----- Excerpted data -----
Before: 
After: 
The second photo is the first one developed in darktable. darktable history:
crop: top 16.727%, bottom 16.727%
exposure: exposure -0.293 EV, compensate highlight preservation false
-----
----- Excerpted data -----
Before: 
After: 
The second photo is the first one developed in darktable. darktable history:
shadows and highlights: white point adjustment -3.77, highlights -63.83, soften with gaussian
-----
----- Excerpted data -----
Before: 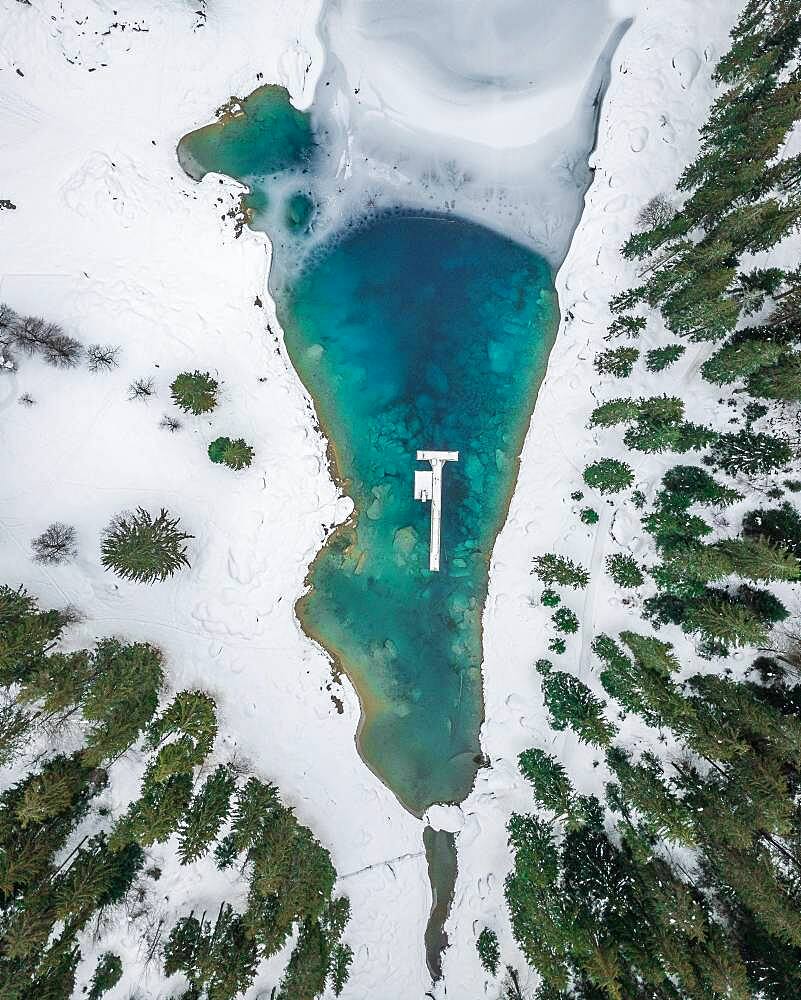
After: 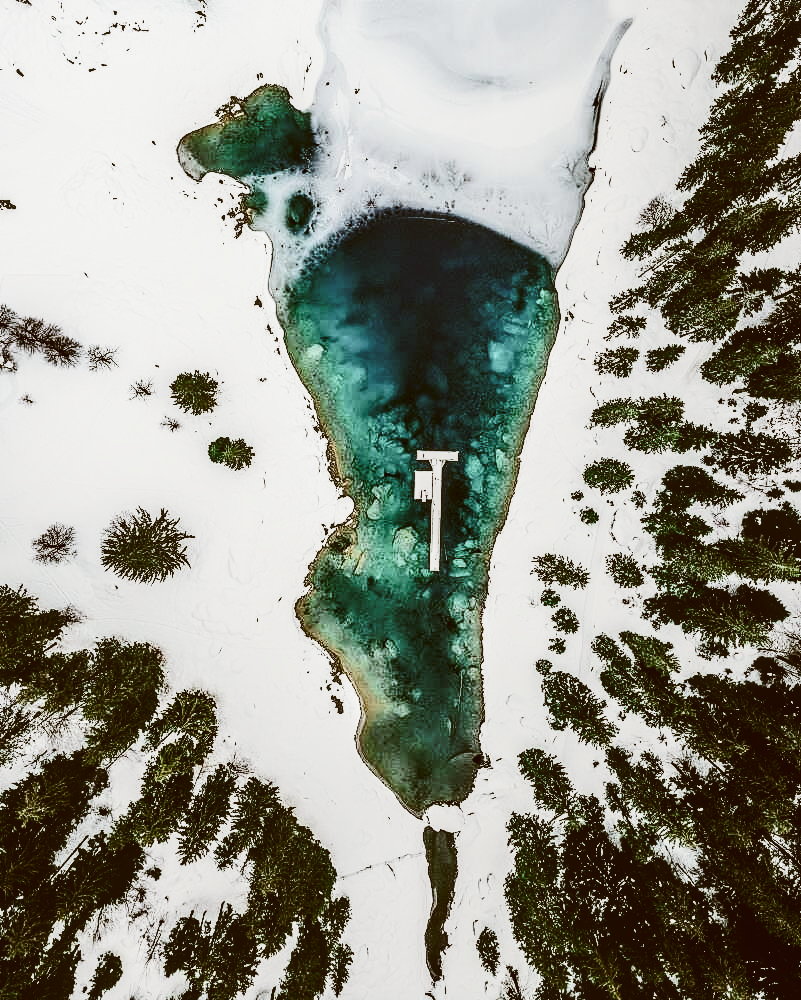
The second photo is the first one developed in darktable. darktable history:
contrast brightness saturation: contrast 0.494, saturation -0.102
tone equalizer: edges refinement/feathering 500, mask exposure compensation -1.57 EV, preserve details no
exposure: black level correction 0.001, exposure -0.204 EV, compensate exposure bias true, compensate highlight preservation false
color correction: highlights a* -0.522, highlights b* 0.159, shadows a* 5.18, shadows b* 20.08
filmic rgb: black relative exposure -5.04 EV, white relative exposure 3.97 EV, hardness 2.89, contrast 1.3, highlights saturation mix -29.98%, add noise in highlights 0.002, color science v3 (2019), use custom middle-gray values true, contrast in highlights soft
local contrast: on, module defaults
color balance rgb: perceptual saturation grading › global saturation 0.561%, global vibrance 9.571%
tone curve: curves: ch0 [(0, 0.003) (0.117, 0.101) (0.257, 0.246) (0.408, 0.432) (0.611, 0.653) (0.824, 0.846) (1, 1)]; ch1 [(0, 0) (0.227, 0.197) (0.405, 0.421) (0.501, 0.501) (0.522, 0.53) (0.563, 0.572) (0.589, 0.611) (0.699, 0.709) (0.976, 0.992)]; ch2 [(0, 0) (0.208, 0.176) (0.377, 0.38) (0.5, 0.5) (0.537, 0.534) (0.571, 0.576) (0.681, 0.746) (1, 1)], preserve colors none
-----
** Goal **
How many lines in the entries above contain the string "highlights", matching case exactly? Reply with the number alone.

** Solution for this exercise **
3